*** DATA EXTRACT ***

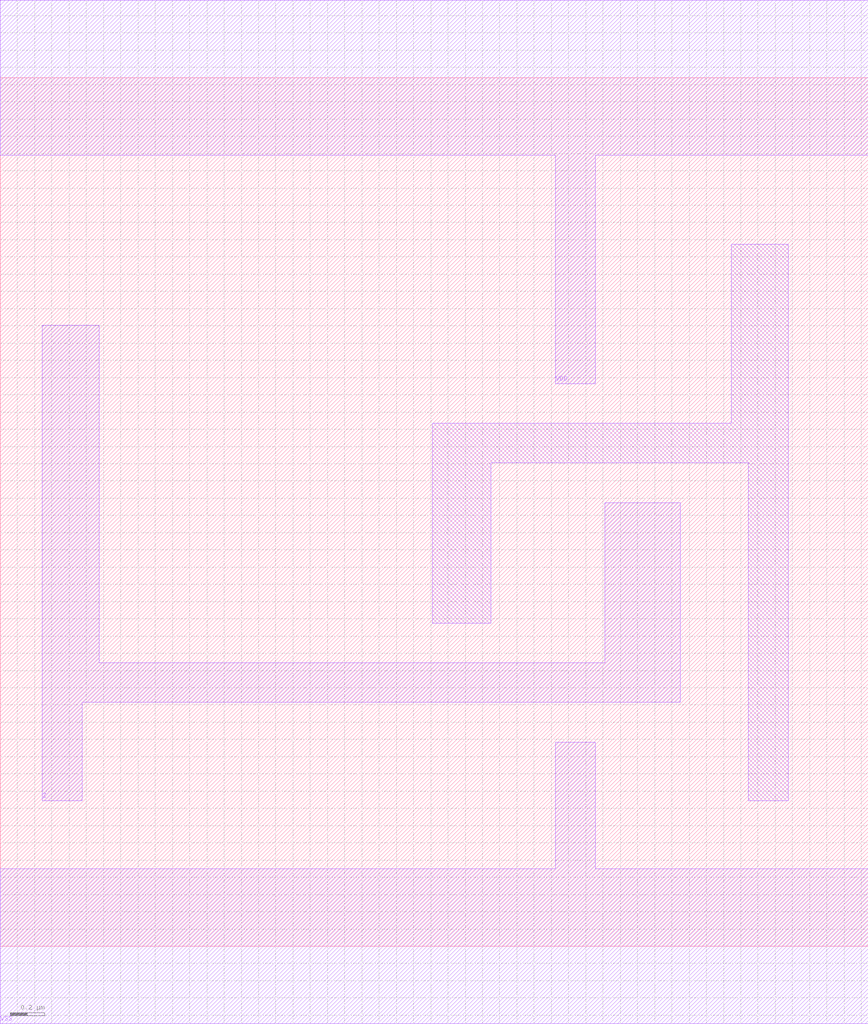
<source format=lef>
# Copyright 2022 GlobalFoundries PDK Authors
#
# Licensed under the Apache License, Version 2.0 (the "License");
# you may not use this file except in compliance with the License.
# You may obtain a copy of the License at
#
#      http://www.apache.org/licenses/LICENSE-2.0
#
# Unless required by applicable law or agreed to in writing, software
# distributed under the License is distributed on an "AS IS" BASIS,
# WITHOUT WARRANTIES OR CONDITIONS OF ANY KIND, either express or implied.
# See the License for the specific language governing permissions and
# limitations under the License.

MACRO gf180mcu_fd_sc_mcu9t5v0__hold
  CLASS core ;
  FOREIGN gf180mcu_fd_sc_mcu9t5v0__hold 0.0 0.0 ;
  ORIGIN 0 0 ;
  SYMMETRY X Y ;
  SITE GF018hv5v_green_sc9 ;
  SIZE 5.04 BY 5.04 ;
  PIN Z
    DIRECTION INOUT ;
    ANTENNADIFFAREA 0.4896 ;
    ANTENNAGATEAREA 1.707 ;
    PORT
      LAYER METAL1 ;
        POLYGON 0.245 0.845 0.475 0.845 0.475 1.415 3.95 1.415 3.95 2.575 3.51 2.575 3.51 1.645 0.575 1.645 0.575 3.605 0.245 3.605  ;
    END
  END Z
  PIN VDD
    DIRECTION INOUT ;
    USE power ;
    SHAPE ABUTMENT ;
    PORT
      LAYER METAL1 ;
        POLYGON 0 4.59 3.225 4.59 3.225 3.265 3.455 3.265 3.455 4.59 4.575 4.59 5.04 4.59 5.04 5.49 4.575 5.49 0 5.49  ;
    END
  END VDD
  PIN VSS
    DIRECTION INOUT ;
    USE ground ;
    SHAPE ABUTMENT ;
    PORT
      LAYER METAL1 ;
        POLYGON 0 -0.45 5.04 -0.45 5.04 0.45 3.455 0.45 3.455 1.185 3.225 1.185 3.225 0.45 0 0.45  ;
    END
  END VSS
  OBS
      LAYER METAL1 ;
        POLYGON 2.51 1.875 2.85 1.875 2.85 2.805 4.345 2.805 4.345 0.845 4.575 0.845 4.575 4.075 4.245 4.075 4.245 3.035 2.51 3.035  ;
  END
END gf180mcu_fd_sc_mcu9t5v0__hold

</source>
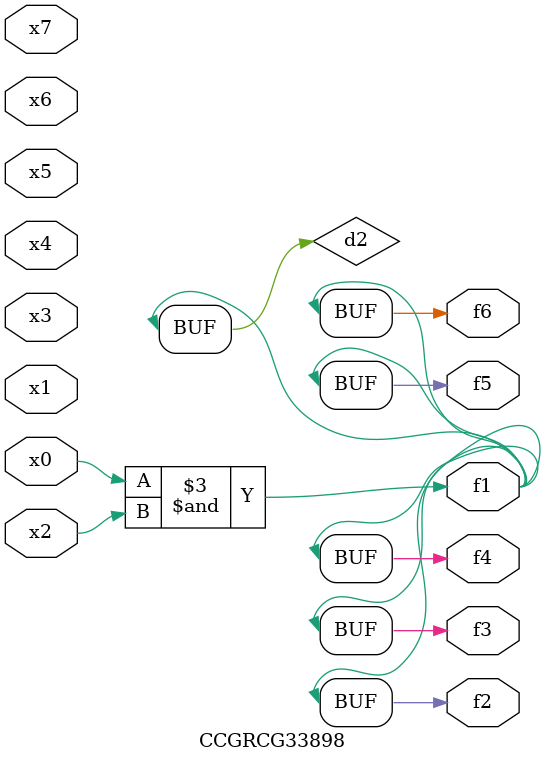
<source format=v>
module CCGRCG33898(
	input x0, x1, x2, x3, x4, x5, x6, x7,
	output f1, f2, f3, f4, f5, f6
);

	wire d1, d2;

	nor (d1, x3, x6);
	and (d2, x0, x2);
	assign f1 = d2;
	assign f2 = d2;
	assign f3 = d2;
	assign f4 = d2;
	assign f5 = d2;
	assign f6 = d2;
endmodule

</source>
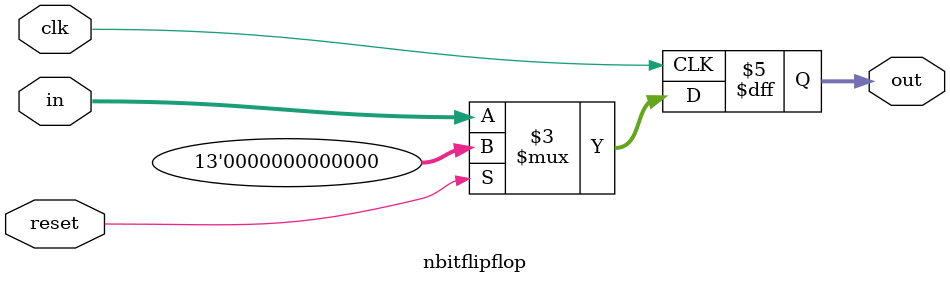
<source format=v>
`timescale 1ns / 1ps


module nbitflipflop #(parameter N=13)(input clk,input reset,input [N-1:0] in,output reg [N-1:0] out

    );
    always @(posedge clk) begin
     if (reset) begin
        out<=0;
     end
     else begin
       out<=in;
     end
   end
    
endmodule

</source>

*** End of DATA EXTRACT ***

REQUIRED ACTION: Retype the entries above exactly, starting at their first line and ending with the line that holds "CLASS core ;"; pictures stay out.

RESPONSE BOX:
<source format=lef>
# Copyright 2022 GlobalFoundries PDK Authors
#
# Licensed under the Apache License, Version 2.0 (the "License");
# you may not use this file except in compliance with the License.
# You may obtain a copy of the License at
#
#      http://www.apache.org/licenses/LICENSE-2.0
#
# Unless required by applicable law or agreed to in writing, software
# distributed under the License is distributed on an "AS IS" BASIS,
# WITHOUT WARRANTIES OR CONDITIONS OF ANY KIND, either express or implied.
# See the License for the specific language governing permissions and
# limitations under the License.

MACRO gf180mcu_fd_sc_mcu9t5v0__hold
  CLASS core ;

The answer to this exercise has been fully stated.